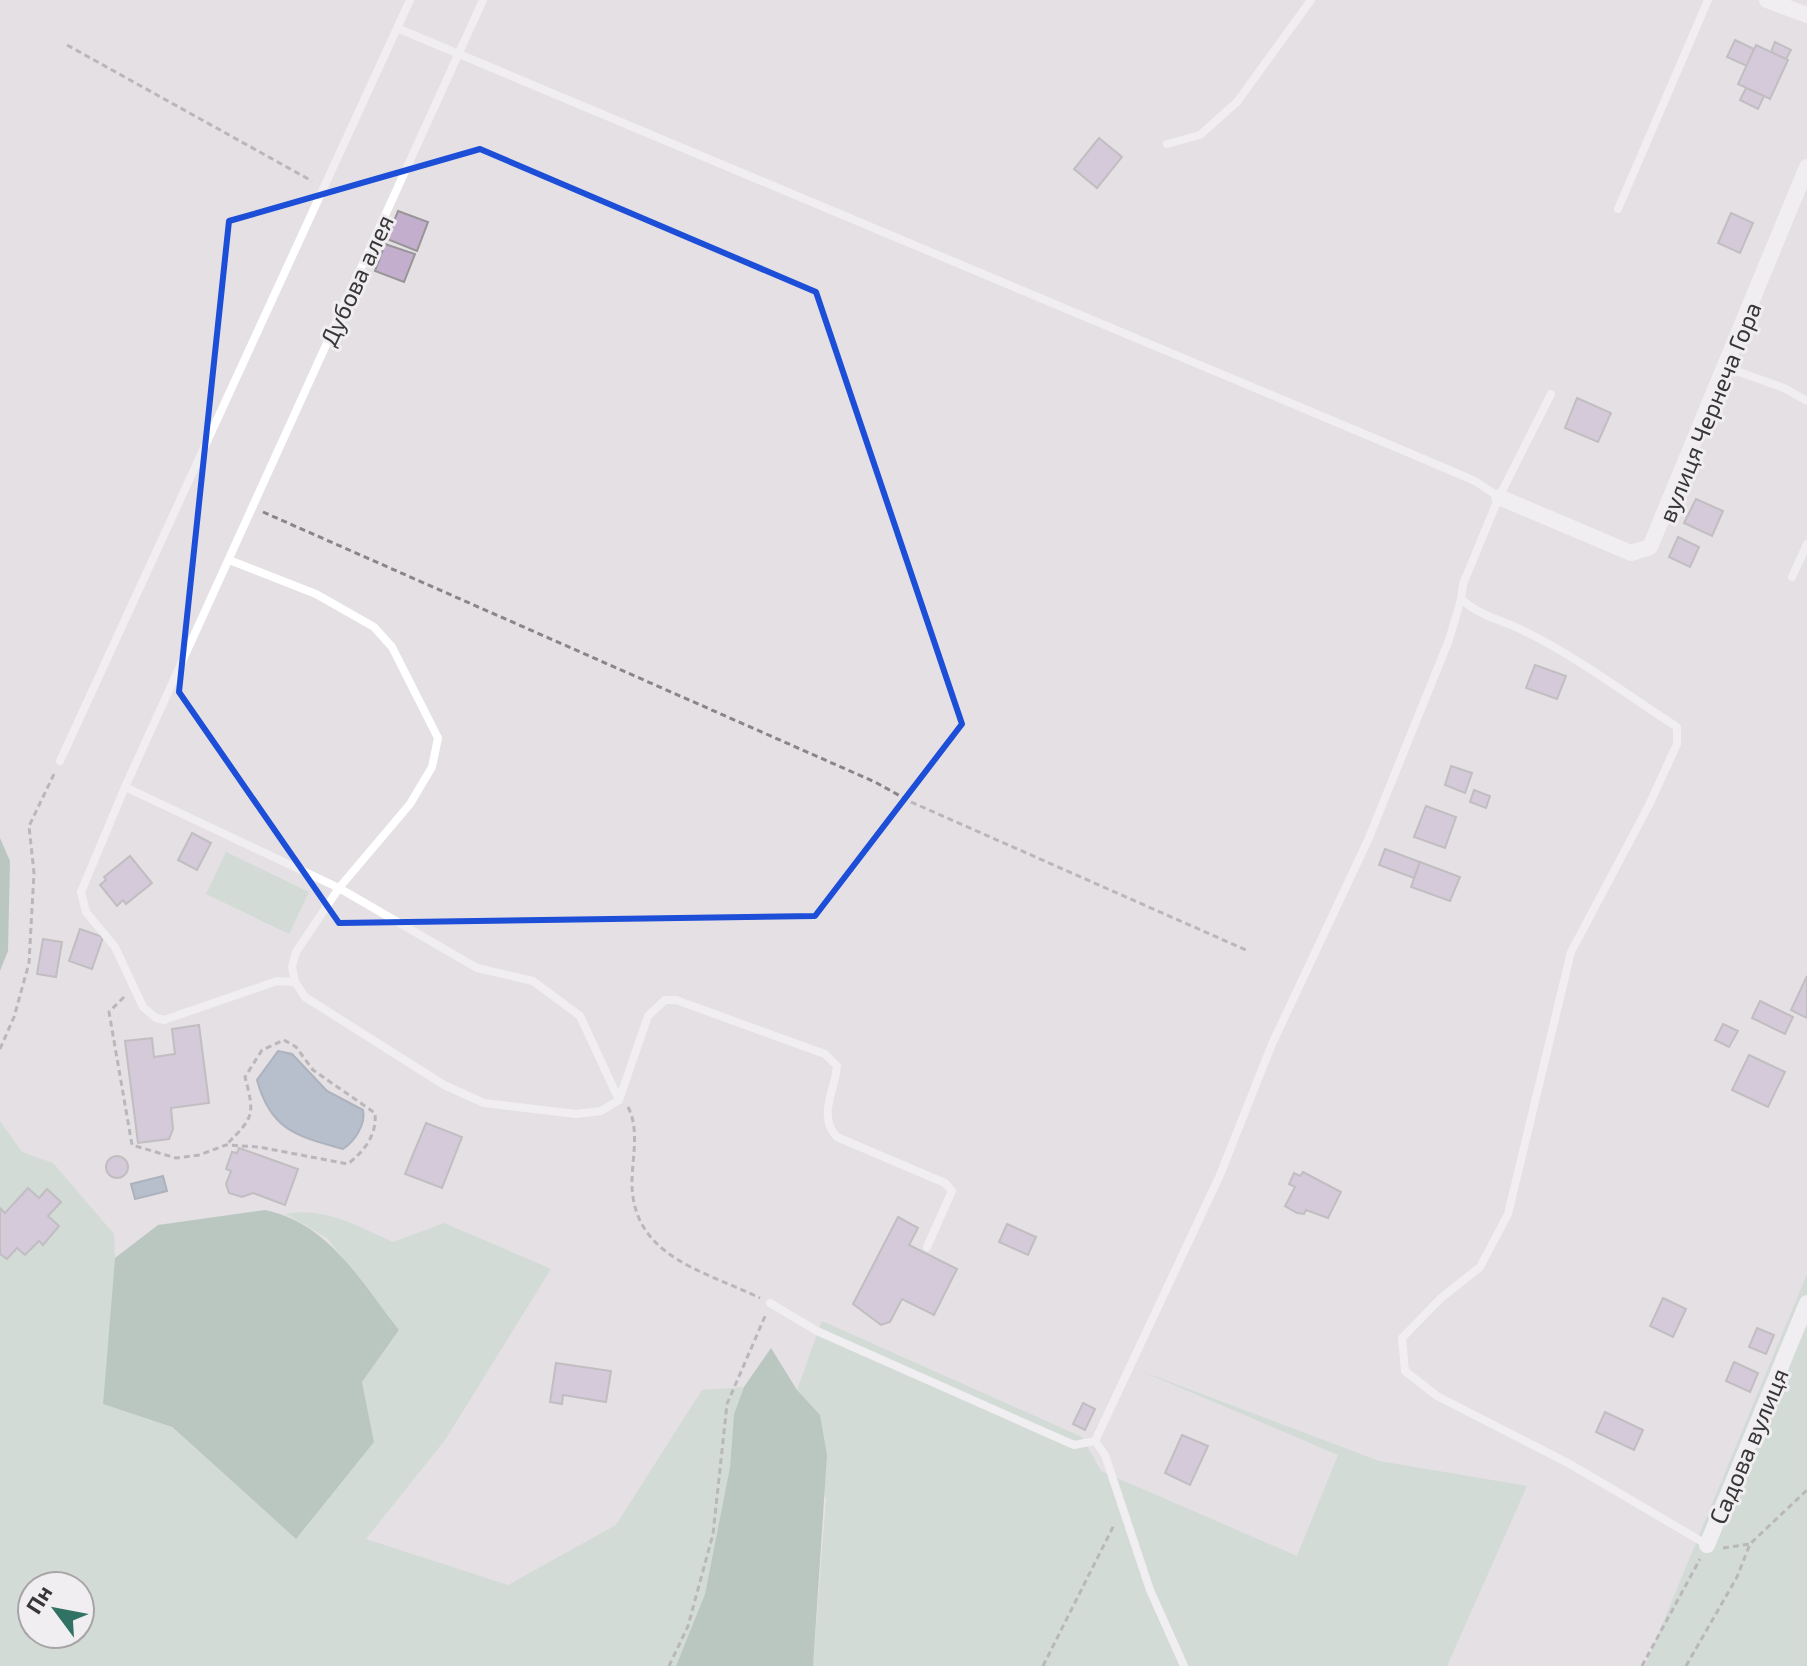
<svg xmlns="http://www.w3.org/2000/svg" width="1807" height="1666" viewBox="0 0 1807 1666" font-family="'Exo 2',sans-serif">
	<rect width="100%" height="100%" fill="#e4e0e4"/>
	<g fill="#bdd5c5" fill-rule="evenodd">
		<polygon points="226,852 309,892 289,934 206,894"/>
		<path d="M0,1121L22,1152L53,1163L114,1234L115,1258L103,1404L171,1427L295,1538L374,1442L362,1382L399,1330L327,1238L286,1214C323,1206 359,1227 393,1242L444,1223L551,1269L445,1440L366,1539L508,1585L616,1525L702,1390L744,1387L734,1414L730,1467L705,1594L676,1666H0ZM32,1586H80V1634H32Z"/>
		<polygon points="1807,1274 1807,1666 1645,1666"/>
		<polygon points="822,1321 1082,1437 1101,1471 1297,1556 1338,1455 1141,1371 1379,1461 1527,1486 1447,1666 813,1666 826,1500 797,1390"/>
	</g>
	<g fill="#88a994">
		<polygon points="0,838 10,861 8,951 0,971"/>
		<path d="M265,1210C329,1223 361,1282 399,1330L362,1382L374,1442L296,1539L172,1427L103,1404L115,1258L158,1225Z"/>
		<polygon points="771,1348 797,1390 820,1415 827,1455 813,1666 676,1666 705,1594 730,1467 734,1414 744,1387"/>
	</g>
	<g fill="#8098b2" stroke="#6a7b8d" stroke-width="2">
		<path d="M278,1051L292,1054L327,1091L363,1110C366,1124 355,1141 343,1149C297,1136 271,1131 257,1080Z"/>
		<polygon points="163,1176 167,1191 135,1199 131,1184"/>
	</g>
	<g fill="#c3afcd" stroke="#979598" stroke-width="2">
		<polygon points="1735,40 1754,49 1747,66 1727,57"/>
		<polygon points="1775,42 1791,50 1786,59 1771,52"/>
		<polygon points="1756,45 1788,60 1770,99 1738,84"/>
		<polygon points="1746,88 1764,96 1758,109 1740,100"/>
		<polygon points="1099,138 1122,157 1097,188 1074,169"/>
		<polygon points="398,211 428,222 417,251 387,239"/>
		<polygon points="1731,213 1753,223 1740,253 1718,243"/>
		<polygon points="385,244 415,254 404,282 375,271"/>
		<polygon points="1577,398 1611,413 1598,442 1565,428"/>
		<polygon points="1696,499 1723,511 1712,536 1684,523"/>
		<polygon points="1678,537 1699,547 1690,567 1669,557"/>
		<polygon points="1535,665 1566,676 1557,699 1526,688"/>
		<polygon points="1451,766 1472,773 1465,793 1445,785"/>
		<polygon points="1474,790 1490,796 1486,808 1470,802"/>
		<polygon points="1426,806 1456,817 1445,848 1414,837"/>
		<polygon points="192,833 211,843 197,870 178,860"/>
		<polygon points="1385,849 1420,862 1414,878 1379,865"/>
		<polygon points="130,856 152,883 126,904 123,900 117,906 100,885 106,880 104,877"/>
		<polygon points="1420,862 1460,877 1450,901 1411,887"/>
		<polygon points="80,929 103,937 92,969 69,961"/>
		<polygon points="43,939 62,942 56,977 37,974"/>
		<polygon points="1807,976 1807,1018 1791,1010"/>
		<polygon points="1760,1001 1793,1017 1785,1034 1752,1018"/>
		<polygon points="1723,1024 1738,1031 1729,1047 1715,1040"/>
		<polygon points="199,1025 209,1103 171,1108 173,1129 169,1139 138,1143 125,1041 152,1038 154,1057 175,1054 172,1029"/>
		<polygon points="1749,1055 1785,1072 1768,1107 1732,1090"/>
		<polygon points="426,1123 462,1137 442,1188 405,1174"/>
		<polygon points="239,1148 298,1169 285,1205 253,1193 242,1197 229,1193 226,1184 231,1171 226,1169 232,1152 237,1153"/>
		<circle cx="117" cy="1167" r="11"/>
		<polygon points="1303,1172 1341,1192 1328,1218 1306,1210 1304,1214 1297,1213 1285,1206 1295,1187 1289,1184 1294,1173 1300,1176"/>
		<polygon points="28,1188 39,1198 47,1189 61,1202 48,1216 59,1226 43,1245 39,1241 25,1255 17,1248 7,1259 0,1254 0,1208 5,1213"/>
		<polygon points="898,1217 918,1228 909,1245 957,1269 934,1315 902,1299 890,1322 881,1325 853,1304"/>
		<polygon points="1007,1224 1036,1237 1028,1255 999,1242"/>
		<polygon points="1663,1298 1686,1309 1673,1337 1650,1326"/>
		<polygon points="1757,1328 1774,1335 1766,1354 1749,1347"/>
		<polygon points="1734,1362 1758,1373 1750,1392 1726,1381"/>
		<polygon points="556,1363 611,1371 606,1402 563,1395 562,1404 550,1402"/>
		<polygon points="1083,1403 1095,1409 1085,1430 1073,1424"/>
		<polygon points="1605,1412 1643,1430 1634,1450 1596,1432"/>
		<polygon points="1182,1435 1208,1446 1190,1485 1165,1473"/>
	</g>
	<g fill="none" stroke-linecap="round" stroke-linejoin="round">
		<g stroke="#888688" stroke-width="3" stroke-dasharray="6 4" stroke-linecap="butt">
			<polyline points="67,45 312,181"/>
			<polyline points="263,512 875,782 911,802 1246,950"/>
			<path d="M124,997L109,1012L132,1145L176,1158L199,1155L226,1145L259,1147L348,1164C365,1150 377,1135 375,1113L313,1070L296,1047L284,1040L262,1050L245,1077C255,1115 254,1117 226,1145"/>
			<polyline points="0,1049 14,1017 29,963 34,873 29,826 55,772"/>
			<path d="M628,1107C639,1128 633,1154 632,1179C630,1256 702,1270 760,1298"/>
			<polyline points="1723,1548 1750,1544"/>
			<polyline points="669,1666 688,1626 713,1534 727,1404 766,1314"/>
			<polyline points="1043,1666 1115,1523"/>
			<polyline points="1642,1666 1700,1559"/>
			<polyline points="1686,1666 1737,1577 1750,1544 1807,1490"/>
		</g>
		<g stroke="#fff" stroke-width="8">
			<polyline points="397,28 1400,449 1475,481 1499,497"/>
			<polyline points="1167,144 1200,135 1237,102 1311,0"/>
			<polyline points="1618,209 1708,0"/>
			<polyline points="1725,367 1784,388 1807,401"/>
			<path d="M1551,394L1499,497L1463,584L1461,599C1481,617 1503,620 1526,632C1579,658 1627,695 1677,727V744L1649,805L1571,952L1508,1214L1480,1267L1441,1298L1402,1338L1405,1371L1437,1396L1568,1463L1706,1544"/>
			<path d="M229,560L316,594L374,627L392,647L438,738L432,767L410,804L339,888L296,952L292,967L295,982L305,997L444,1085L484,1103L576,1114L601,1111L619,1100L648,1016L665,1000H676L825,1054L837,1066C835,1091 817,1116 837,1137L945,1183L952,1191L927,1247"/>
			<polyline points="1792,577 1807,544"/>
			<polyline points="60,761 410,0"/>
			<polyline points="125,787 339,888 477,968 533,981 580,1016 619,1100"/>
			<polyline points="295,982 277,981 164,1020 156,1018 143,1007 115,947 86,912 81,892 125,787 483,0"/>
			<polyline points="770,1303 817,1331 1074,1445 1095,1441 1220,1175 1272,1044 1368,840 1449,640 1461,599"/>
			<polyline points="1095,1441 1105,1455 1150,1590 1184,1666"/>
		</g>
		<g stroke="#fff" stroke-width="16">
			<polyline points="1767,0 1807,15"/>
			<polyline points="1499,497 1631,553 1650,547 1807,167"/>
			<polyline points="1707,1545 1807,1303"/>
		</g>
	</g>
	<path d="M0 0H1807V1666H0ZM480,149L816,292L962,724L815,916L339,923L179,692L229,221Z" fill="#e4e0e4" fill-opacity=".55" fill-rule="evenodd"/>
	<path fill="none" stroke="#1d4ed8" stroke-width="6" stroke-linejoin="round" d="M480,149L816,292L962,724L815,916L339,923L179,692L229,221Z"/>
	<g text-anchor="middle" dominant-baseline="central" stroke-width="6" stroke-linejoin="round" paint-order="stroke">
		<g font-size="24" fill="#383738" stroke="#f1eef1">
			<text transform="translate(356 280) rotate(-65)">Дубова алея</text>
			<text transform="translate(1709 412) rotate(-68)">вулиця Чернеча Гора</text>
			<text transform="translate(1748 1446) rotate(-67)">Садова вулиця</text>
		</g>
	</g>
	<g transform="translate(56 1610) rotate(302)"><circle r="38" fill="#f1eef1" stroke="#a7a5a7" stroke-width="2"/>
	<path d="M0-6L14 30L0 20L-14 30Z" fill="#307264"/>
	<text y="-12" font-size="22" font-weight="bold" text-anchor="middle" fill="#383738">Пн</text>
	</g>
</svg>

──────────

What you have to do
In the data above, how many lines carry the string "fill"? Only the number should be given.

Solution
12